Here in Berlin we have a flyer and Lidl website reference for what seems to be the Meade Computer-Telescope that you are mentioning.

Meade

Computer-Teleskop


* Hochauflösende Optik
* Höhenverstellbares, stabiles Alu-Stativ
* Vergrößerung: 14x – 262,5x
* Linsendurchmesser: ca. 70 mm
* Brennweite: ca. 350 mm
* Automatische Himmelsnavigation auf Knopfdruck
* Inklusive Astro-Software, Nylon-Rucksack, 3MA-Okularen, Amici-Prisma und 3-fach Barlow-Linse: 1.050 mm
* 5 Jahre Herstellergarantie
* Preis je Stück

179.-*

* Bitte beachten Sie - Dieser Artikel kann aufgrund begrenzter Vorratsmenge bereits am ersten Angebotstag ausverkauft sein. Alle Preise ohne Deko. Für Druckfehler keine Haftung. Irrtümer vorbehalten.

However, if you stick in another postcode e.g. Altöttinger Straße 22, 84518 Garching you get a different telescope (Bresser Zoom-Spektiv) with a different description

Bresser

Zoom-Spektiv

* Spektiv:
Vergrößerung: 25 – 75/200 m
Objektiv: Ø ca. 90 mm
Max. Sehfeld: 19 m/1000 m
Tubus gummiarmiert und wasserdicht – beschlagfrei durch Stickstofffüllung
Gewicht reduzierendes Polycarbonat-Material
Länge: ca. 42 cm
* Stativ:
Aus stabilem Metall
Höhenverstellbar
* Mit mehrschichtig vergüteten Präzisionslinsen und BaK4-Prismen
* Inklusive Tasche, Tau- und Sonnenschutzblende, sowie Mondfilter
* 5 Jahre Herstellergarantie
* Preis je Stück

179.-*

* Bitte beachten Sie - Dieser Artikel kann aufgrund begrenzter Vorratsmenge bereits am ersten Angebotstag ausverkauft sein. Alle Preise ohne Deko. Für Druckfehler keine Haftung.
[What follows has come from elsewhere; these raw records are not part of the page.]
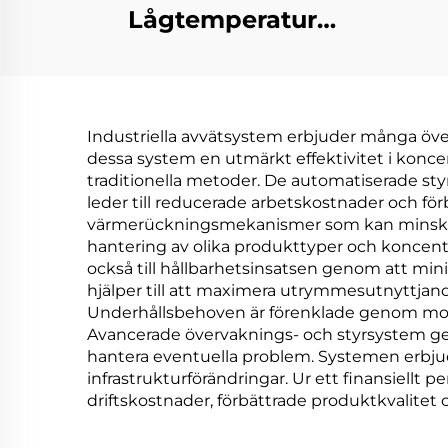
Lågtemperatur
Industriell
Avfa
Avfallsvattenkoncentration
Vac
Kristalliseringselement
K
Industriella avvätsystem erbjuder många öve
dessa system en utmärkt effektivitet i konce
avfa
traditionella metoder. De automatiserade st
leder till reducerade arbetskostnader och för
värmerückningsmekanismer som kan minska en
hantering av olika produkttyper och koncentr
också till hållbarhetsinsatsen genom att m
hjälper till att maximera utrymmesutnyttjan
Underhållsbehoven är förenklade genom modu
Avancerade övervaknings- och styrsystem ger
hantera eventuella problem. Systemen erbjude
infrastrukturförändringar. Ur ett finansiell
driftskostnader, förbättrade produktkvalitet 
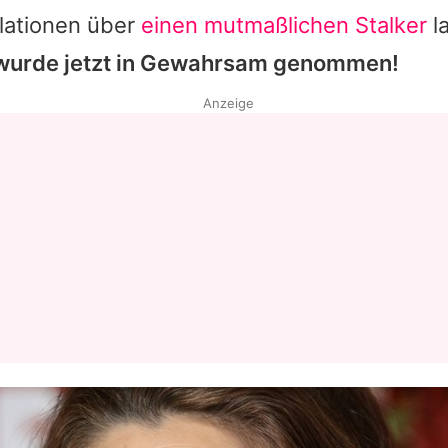
lationen über
einen mutmaßlichen Stalker
l
 wurde jetzt in Gewahrsam genommen!
Anzeige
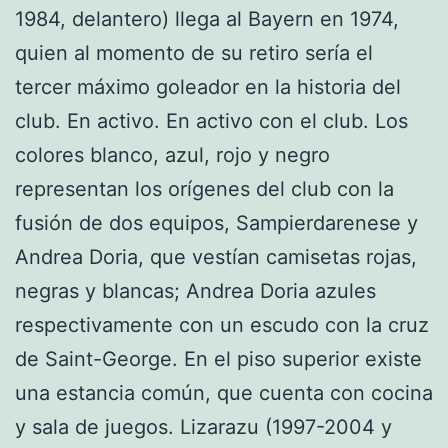
1984, delantero) llega al Bayern en 1974,
quien al momento de su retiro sería el
tercer máximo goleador en la historia del
club. En activo. En activo con el club. Los
colores blanco, azul, rojo y negro
representan los orígenes del club con la
fusión de dos equipos, Sampierdarenese y
Andrea Doria, que vestían camisetas rojas,
negras y blancas; Andrea Doria azules
respectivamente con un escudo con la cruz
de Saint-George. En el piso superior existe
una estancia común, que cuenta con cocina
y sala de juegos. Lizarazu (1997-2004 y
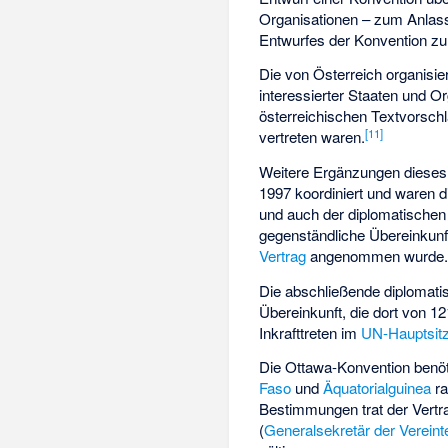
Organisationen – zum Anlass
Entwurfes der Konvention zu
Die von Österreich organisie
interessierter Staaten und 
österreichischen Textvorsch
[
11
]
vertreten waren.
Weitere Ergänzungen dieses
1997 koordiniert und waren 
und auch der diplomatischen
gegenständliche Übereinkunf
Vertrag
angenommen wurde
Die abschließende diplomat
Übereinkunft, die dort von 1
Inkrafttreten im
UN-Hauptsit
Die Ottawa-Konvention benö
Faso
und
Äquatorialguinea
ra
Bestimmungen trat der Vertr
(
Generalsekretär der Vereint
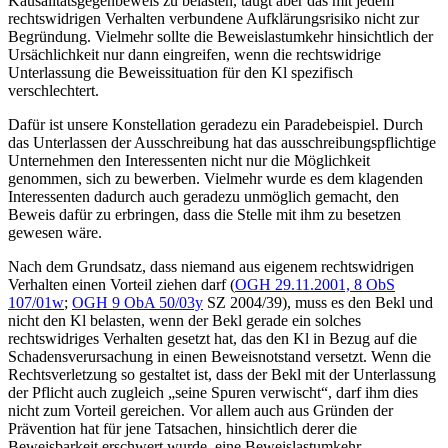
Kausalitätsgegenbeweis zu belasten, taugt aber das mit jedem
rechtswidrigen Verhalten verbundene Aufklärungsrisiko nicht zur
Begründung. Vielmehr sollte die Beweislastumkehr hinsichtlich der
Ursächlichkeit nur dann eingreifen, wenn die rechtswidrige
Unterlassung die Beweissituation für den Kl spezifisch
verschlechtert.
Dafür ist unsere Konstellation geradezu ein Paradebeispiel. Durch
das Unterlassen der Ausschreibung hat das ausschreibungspflichtige
Unternehmen den Interessenten nicht nur die Möglichkeit
genommen, sich zu bewerben. Vielmehr wurde es dem klagenden
Interessenten dadurch auch geradezu unmöglich gemacht, den
Beweis dafür zu erbringen, dass die Stelle mit ihm zu besetzen
gewesen wäre.
Nach dem Grundsatz, dass niemand aus eigenem rechtswidrigen
Verhalten einen Vorteil ziehen darf (
OGH
29.11.2001,
8 ObS
107/01w
;
OGH
9 ObA 50/03y
SZ 2004/39
), muss es den Bekl und
nicht den Kl belasten, wenn der Bekl gerade ein solches
rechtswidriges Verhalten gesetzt hat, das den Kl in Bezug auf die
Schadensverursachung in einen Beweisnotstand versetzt. Wenn die
Rechtsverletzung so gestaltet ist, dass der Bekl mit der Unterlassung
der Pflicht auch zugleich „seine Spuren verwischt“, darf ihm dies
nicht zum Vorteil gereichen. Vor allem auch aus Gründen der
Prävention hat für jene Tatsachen, hinsichtlich derer die
Beweisbarkeit erschwert wurde, eine Beweislastumkehr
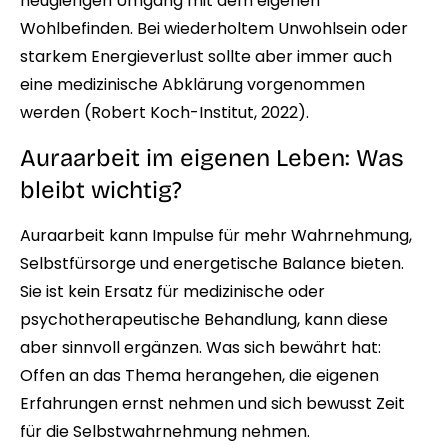
neugierigen Umgang mit dem eigenen
Wohlbefinden. Bei wiederholtem Unwohlsein oder
starkem Energieverlust sollte aber immer auch
eine medizinische Abklärung vorgenommen
werden (Robert Koch-Institut, 2022).
Auraarbeit im eigenen Leben: Was
bleibt wichtig?
Auraarbeit kann Impulse für mehr Wahrnehmung,
Selbstfürsorge und energetische Balance bieten.
Sie ist kein Ersatz für medizinische oder
psychotherapeutische Behandlung, kann diese
aber sinnvoll ergänzen. Was sich bewährt hat:
Offen an das Thema herangehen, die eigenen
Erfahrungen ernst nehmen und sich bewusst Zeit
für die Selbstwahrnehmung nehmen.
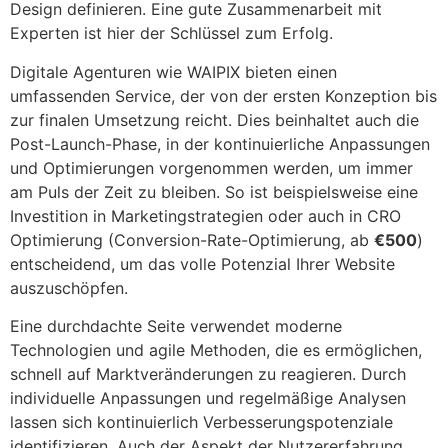
Design definieren. Eine gute Zusammenarbeit mit
Experten ist hier der Schlüssel zum Erfolg.
Digitale Agenturen wie WAIPIX bieten einen
umfassenden Service, der von der ersten Konzeption bis
zur finalen Umsetzung reicht. Dies beinhaltet auch die
Post-Launch-Phase, in der kontinuierliche Anpassungen
und Optimierungen vorgenommen werden, um immer
am Puls der Zeit zu bleiben. So ist beispielsweise eine
Investition in Marketingstrategien oder auch in CRO
Optimierung (Conversion-Rate-Optimierung, ab
€500
)
entscheidend, um das volle Potenzial Ihrer Website
auszuschöpfen.
Eine durchdachte Seite verwendet moderne
Technologien und agile Methoden, die es ermöglichen,
schnell auf Marktveränderungen zu reagieren. Durch
individuelle Anpassungen und regelmäßige Analysen
lassen sich kontinuierlich Verbesserungspotenziale
identifizieren. Auch der Aspekt der Nutzererfahrung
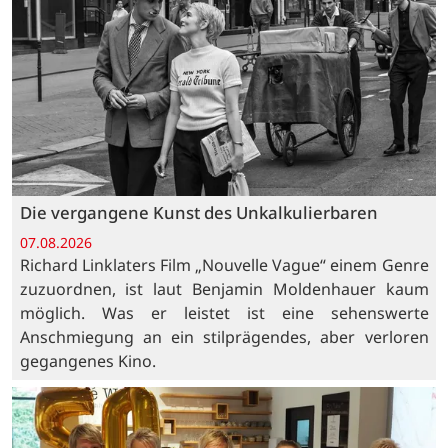
Die vergangene Kunst des Unkalkulierbaren
07.08.2026
Richard Linklaters Film „Nouvelle Vague“ einem Genre
zuzuordnen, ist laut Benjamin Moldenhauer kaum
möglich. Was er leistet ist eine sehenswerte
Anschmiegung an ein stilprägendes, aber verloren
gegangenes Kino.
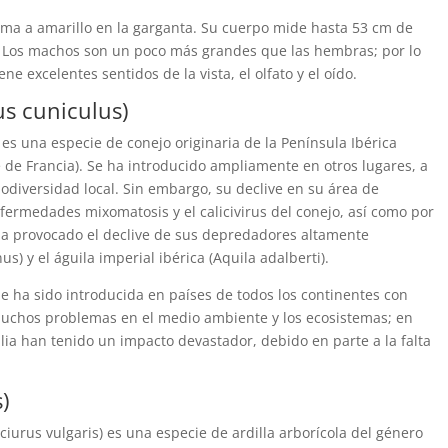
ma a amarillo en la garganta. Su cuerpo mide hasta 53 cm de
. Los machos son un poco más grandes que las hembras; por lo
ne excelentes sentidos de la vista, el olfato y el oído.
s cuniculus)
 es una especie de conejo originaria de la Península Ibérica
e de Francia). Se ha introducido ampliamente en otros lugares, a
odiversidad local. Sin embargo, su declive en su área de
nfermedades mixomatosis y el calicivirus del conejo, así como por
, ha provocado el declive de sus depredadores altamente
us) y el águila imperial ibérica (Aquila adalberti).
e ha sido introducida en países de todos los continentes con
muchos problemas en el medio ambiente y los ecosistemas; en
alia han tenido un impacto devastador, debido en parte a la falta
)
(Sciurus vulgaris) es una especie de ardilla arborícola del género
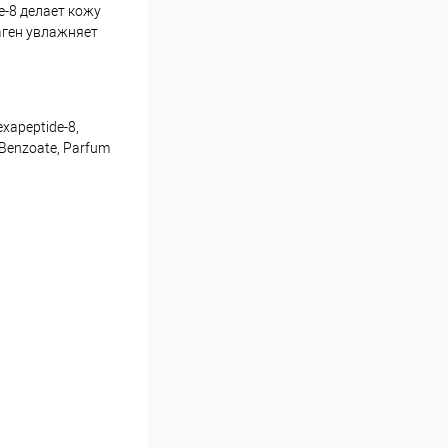
e-8 делает кожу
аген увлажняет
exapeptide-8,
m Benzoate, Parfum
Irrtümer vorbehalten.

In your opinion, is there any substantial differences between these two models?

(Edit) If anyone is interested in this offer, it seems only to be available from the 13.12 (Thursday) smile.gif
interplanetjanet
QUOTE (omjoi @ Dec 5 2007, 3:41 pm) *
To become a professional astronomer that telescope is not enough, you need a lobotomy

Them's fightin' words! [img]http://planetsmilies.net/angry-smiley-168.gif[/img]
MajorBummer
I saw that Aldi's is advertising a kind of a scope today in the SZ. It's a Spektiv 30-90x90 mm and includes a 3 year guarantee. Is selling at €69,99. A cheaper way to perv perhaps.
Here's the link to the Aldi's Website and the offer - Spektiv 30-90
MajorBummer
I saw that Aldi's is advertising a kind of a scope today in the SZ. It's a Spektiv 30-90x90 mm and includes a 3 year guarantee. Is selling at €69,99. A cheaper way to perv perhaps.